### Work required
Count how many lines in the rows below contain the string "coordinates", where case matters. Give only the number.

________________________

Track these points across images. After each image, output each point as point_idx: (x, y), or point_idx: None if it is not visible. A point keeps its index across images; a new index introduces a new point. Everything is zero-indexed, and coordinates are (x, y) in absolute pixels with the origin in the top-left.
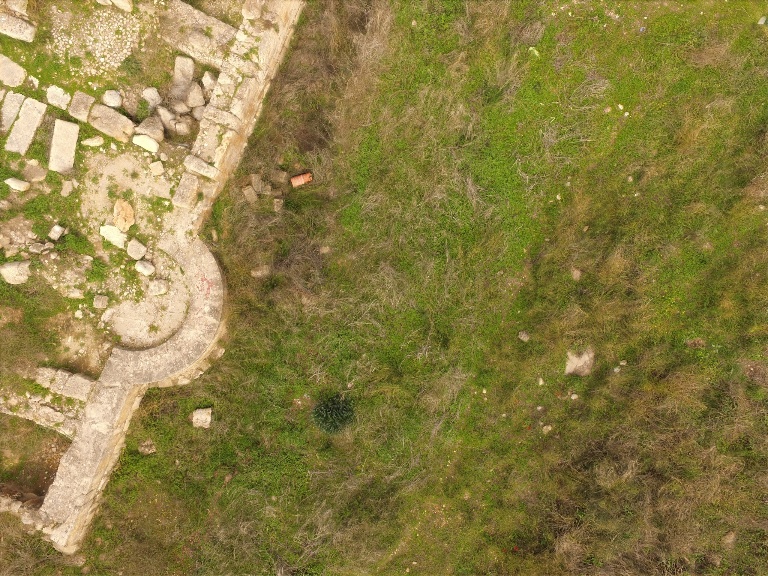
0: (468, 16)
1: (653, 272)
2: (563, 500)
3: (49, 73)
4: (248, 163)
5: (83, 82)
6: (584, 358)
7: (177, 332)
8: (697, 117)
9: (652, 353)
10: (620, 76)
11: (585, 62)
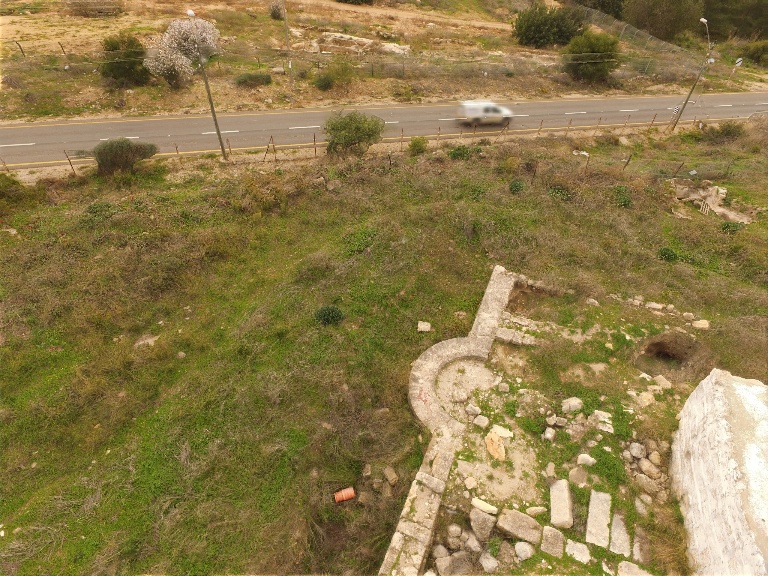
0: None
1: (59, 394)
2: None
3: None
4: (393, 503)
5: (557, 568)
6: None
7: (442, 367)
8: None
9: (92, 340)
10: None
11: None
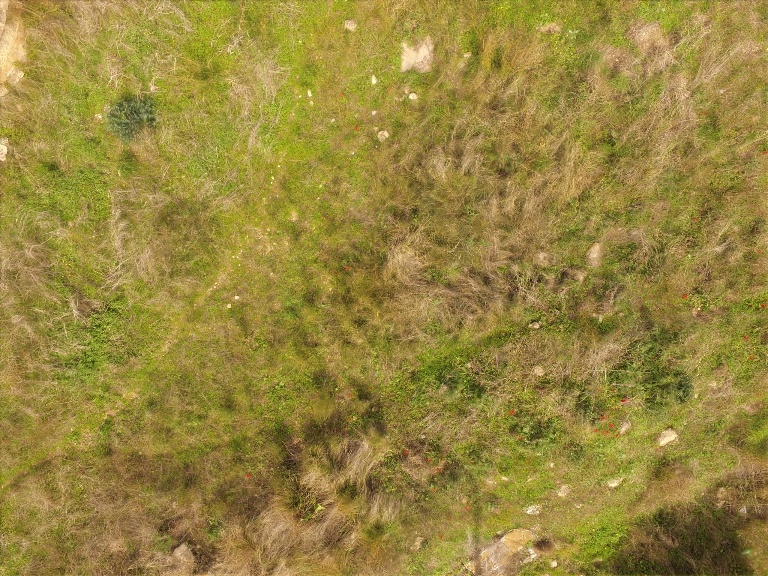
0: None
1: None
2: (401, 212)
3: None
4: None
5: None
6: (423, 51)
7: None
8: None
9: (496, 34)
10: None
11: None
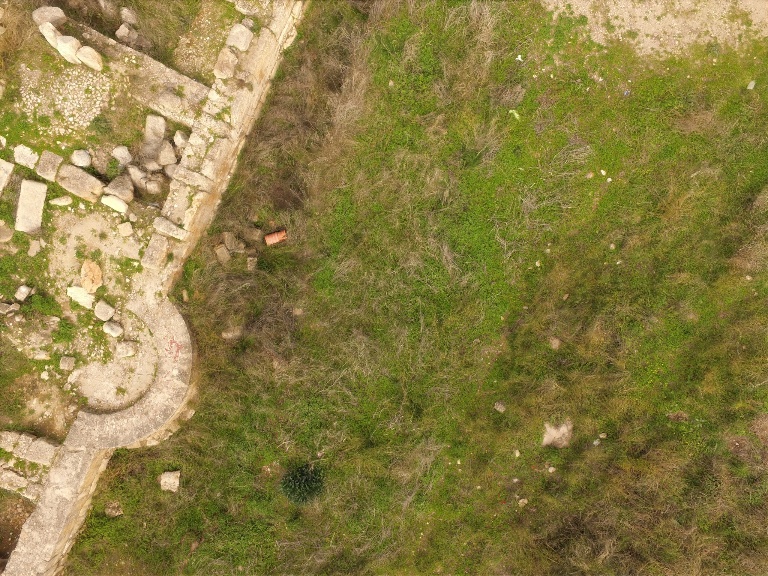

________________________

### The reply
1